Monday, July 09, 2007

Nativism vs. National Security

Last Friday, I wrote about why 'closing the border' is exactly the wrong thing to do in the interests of national security. Today, Kevin Drum links to an article suggesting yet another reason why this is true. The article deals with the question of why Europe has had more Islamist terrorist attacks than the US:
Karl-Heinz Kamp, the security policy coordinator at Germany's prestigious Konrad Adenauer research center, said..."The U.S. has a historical advantage; America is still the land of opportunity to the whole world.

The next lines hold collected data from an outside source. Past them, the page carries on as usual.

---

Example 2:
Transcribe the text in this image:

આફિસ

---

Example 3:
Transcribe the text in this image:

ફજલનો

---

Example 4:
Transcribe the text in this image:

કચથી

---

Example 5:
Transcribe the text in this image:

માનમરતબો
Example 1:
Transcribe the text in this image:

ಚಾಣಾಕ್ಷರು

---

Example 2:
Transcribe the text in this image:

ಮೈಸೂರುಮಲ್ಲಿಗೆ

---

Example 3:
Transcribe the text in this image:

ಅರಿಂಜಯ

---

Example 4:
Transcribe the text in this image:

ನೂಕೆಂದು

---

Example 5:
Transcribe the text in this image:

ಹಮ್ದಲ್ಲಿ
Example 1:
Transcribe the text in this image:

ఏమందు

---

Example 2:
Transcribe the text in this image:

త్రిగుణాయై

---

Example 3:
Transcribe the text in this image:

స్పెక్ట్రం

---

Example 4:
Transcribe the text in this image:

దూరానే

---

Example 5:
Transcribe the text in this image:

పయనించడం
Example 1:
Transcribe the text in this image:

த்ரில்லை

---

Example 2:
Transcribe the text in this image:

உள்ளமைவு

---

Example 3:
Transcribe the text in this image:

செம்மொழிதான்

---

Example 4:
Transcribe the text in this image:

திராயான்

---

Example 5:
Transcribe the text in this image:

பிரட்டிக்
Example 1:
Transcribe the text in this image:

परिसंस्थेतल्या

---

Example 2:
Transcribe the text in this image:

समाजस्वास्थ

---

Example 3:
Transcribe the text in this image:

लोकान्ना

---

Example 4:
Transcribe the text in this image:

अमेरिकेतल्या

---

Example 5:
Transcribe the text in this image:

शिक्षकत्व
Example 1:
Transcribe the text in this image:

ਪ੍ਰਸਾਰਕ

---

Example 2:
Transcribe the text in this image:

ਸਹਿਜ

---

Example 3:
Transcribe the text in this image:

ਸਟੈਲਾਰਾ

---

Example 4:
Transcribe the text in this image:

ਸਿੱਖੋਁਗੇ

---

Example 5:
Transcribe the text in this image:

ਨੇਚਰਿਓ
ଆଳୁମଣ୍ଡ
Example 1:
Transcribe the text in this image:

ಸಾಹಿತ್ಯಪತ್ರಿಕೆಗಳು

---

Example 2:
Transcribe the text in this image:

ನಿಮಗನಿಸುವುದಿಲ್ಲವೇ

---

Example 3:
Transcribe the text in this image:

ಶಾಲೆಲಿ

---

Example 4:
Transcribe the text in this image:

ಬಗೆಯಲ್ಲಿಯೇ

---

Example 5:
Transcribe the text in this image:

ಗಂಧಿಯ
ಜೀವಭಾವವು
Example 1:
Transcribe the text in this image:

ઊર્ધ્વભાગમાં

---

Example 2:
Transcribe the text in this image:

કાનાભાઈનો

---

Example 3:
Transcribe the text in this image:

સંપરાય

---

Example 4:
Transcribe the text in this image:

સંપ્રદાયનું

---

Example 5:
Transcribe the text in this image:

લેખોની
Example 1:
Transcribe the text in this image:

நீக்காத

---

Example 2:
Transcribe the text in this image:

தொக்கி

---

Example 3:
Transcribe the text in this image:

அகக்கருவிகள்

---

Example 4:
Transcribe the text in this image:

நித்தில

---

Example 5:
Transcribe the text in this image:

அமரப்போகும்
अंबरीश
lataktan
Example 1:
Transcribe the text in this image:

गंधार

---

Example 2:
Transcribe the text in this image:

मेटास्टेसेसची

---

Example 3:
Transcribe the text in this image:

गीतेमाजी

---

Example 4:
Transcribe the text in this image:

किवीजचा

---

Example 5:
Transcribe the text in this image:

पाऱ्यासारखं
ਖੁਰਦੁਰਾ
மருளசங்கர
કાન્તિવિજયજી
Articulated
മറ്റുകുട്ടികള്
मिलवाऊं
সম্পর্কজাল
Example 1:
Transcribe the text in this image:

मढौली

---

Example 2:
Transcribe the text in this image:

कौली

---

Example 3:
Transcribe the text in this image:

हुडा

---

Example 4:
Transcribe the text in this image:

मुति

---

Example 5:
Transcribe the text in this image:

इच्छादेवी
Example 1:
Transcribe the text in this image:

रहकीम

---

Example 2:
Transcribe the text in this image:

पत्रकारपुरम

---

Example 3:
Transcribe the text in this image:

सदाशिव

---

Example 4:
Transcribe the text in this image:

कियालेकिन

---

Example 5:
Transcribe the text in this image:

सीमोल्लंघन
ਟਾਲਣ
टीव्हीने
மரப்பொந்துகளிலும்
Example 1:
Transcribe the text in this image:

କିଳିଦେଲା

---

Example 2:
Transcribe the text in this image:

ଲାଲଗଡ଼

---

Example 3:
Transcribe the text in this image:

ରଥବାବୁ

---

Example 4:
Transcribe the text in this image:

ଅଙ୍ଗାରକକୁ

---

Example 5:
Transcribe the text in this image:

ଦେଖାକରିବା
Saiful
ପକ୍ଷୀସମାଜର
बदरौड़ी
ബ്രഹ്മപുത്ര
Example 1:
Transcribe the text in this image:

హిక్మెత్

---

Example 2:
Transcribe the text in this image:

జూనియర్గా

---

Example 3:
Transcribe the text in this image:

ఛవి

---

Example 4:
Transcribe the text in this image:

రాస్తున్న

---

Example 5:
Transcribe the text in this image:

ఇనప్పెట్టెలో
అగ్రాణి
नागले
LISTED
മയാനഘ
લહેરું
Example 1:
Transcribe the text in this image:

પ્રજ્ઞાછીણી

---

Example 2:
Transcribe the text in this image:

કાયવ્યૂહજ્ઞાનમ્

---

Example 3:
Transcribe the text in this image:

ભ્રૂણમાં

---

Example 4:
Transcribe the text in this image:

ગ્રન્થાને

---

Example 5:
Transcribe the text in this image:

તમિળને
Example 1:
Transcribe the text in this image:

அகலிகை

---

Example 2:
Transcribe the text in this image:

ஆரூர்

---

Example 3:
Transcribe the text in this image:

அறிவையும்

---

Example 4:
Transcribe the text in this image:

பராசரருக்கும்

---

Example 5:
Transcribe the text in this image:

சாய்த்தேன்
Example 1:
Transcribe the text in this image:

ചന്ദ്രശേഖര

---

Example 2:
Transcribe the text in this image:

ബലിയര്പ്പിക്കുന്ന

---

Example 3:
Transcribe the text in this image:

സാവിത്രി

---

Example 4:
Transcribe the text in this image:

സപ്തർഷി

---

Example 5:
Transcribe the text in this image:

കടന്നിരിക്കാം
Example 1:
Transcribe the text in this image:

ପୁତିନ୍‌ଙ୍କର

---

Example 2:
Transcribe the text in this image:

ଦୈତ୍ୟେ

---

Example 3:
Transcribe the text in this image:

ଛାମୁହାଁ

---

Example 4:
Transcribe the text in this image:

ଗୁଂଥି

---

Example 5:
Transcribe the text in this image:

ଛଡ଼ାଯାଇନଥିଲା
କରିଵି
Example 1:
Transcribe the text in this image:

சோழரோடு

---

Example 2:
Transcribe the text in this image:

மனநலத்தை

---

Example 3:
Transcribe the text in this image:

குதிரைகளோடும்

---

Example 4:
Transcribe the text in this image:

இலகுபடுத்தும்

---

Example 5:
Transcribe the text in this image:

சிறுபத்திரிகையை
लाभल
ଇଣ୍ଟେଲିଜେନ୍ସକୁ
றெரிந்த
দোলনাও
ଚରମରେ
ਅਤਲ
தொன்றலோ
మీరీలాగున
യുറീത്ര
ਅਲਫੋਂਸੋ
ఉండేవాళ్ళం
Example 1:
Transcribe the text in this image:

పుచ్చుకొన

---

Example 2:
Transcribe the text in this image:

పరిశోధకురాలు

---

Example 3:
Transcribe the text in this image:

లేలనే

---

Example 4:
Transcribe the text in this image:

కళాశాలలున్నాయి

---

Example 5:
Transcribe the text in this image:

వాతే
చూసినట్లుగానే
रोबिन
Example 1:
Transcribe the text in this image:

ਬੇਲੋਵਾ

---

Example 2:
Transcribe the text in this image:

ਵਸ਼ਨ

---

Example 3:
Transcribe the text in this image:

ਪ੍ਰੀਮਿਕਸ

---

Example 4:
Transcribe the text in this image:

The people moving there believe the American dream of social mobility," he said. "In Europe, we've historically treated our immigrants as hired help, and waited for them to finish the work they arrived for and go home."

Bob Ayers, a security and terrorism expert with London's Chatham House, a foreign-policy research center, thinks that immigrants to the U.S. actually become Americans, giving the United States a huge advantage in avoiding homegrown al Qaida terrorists.
Which is exactly the advantage the Know-Nothings would throw away.

Kevin adds:
I wish this could be stapled on the foreheads of Tom Tancredo and every one of his immigration-hating dittoheads in Congress. The traditional American approach to immigration is the most successful in the world. Why anyone would want to dump it in favor of a policy of nativist exclusion is beyond me....

In the long run, reducing the tolerance for al-Qaeda and likeminded jihadist groups in the Middle East is the only way we'll ever permanently reduce the threat of Islamic terrorism. This — not military action — should be the single most important guiding principle of our foreign policy.
Stapling it to their heads wouldn't help; they still wouldn't get the message. It would sure be entertaining, though.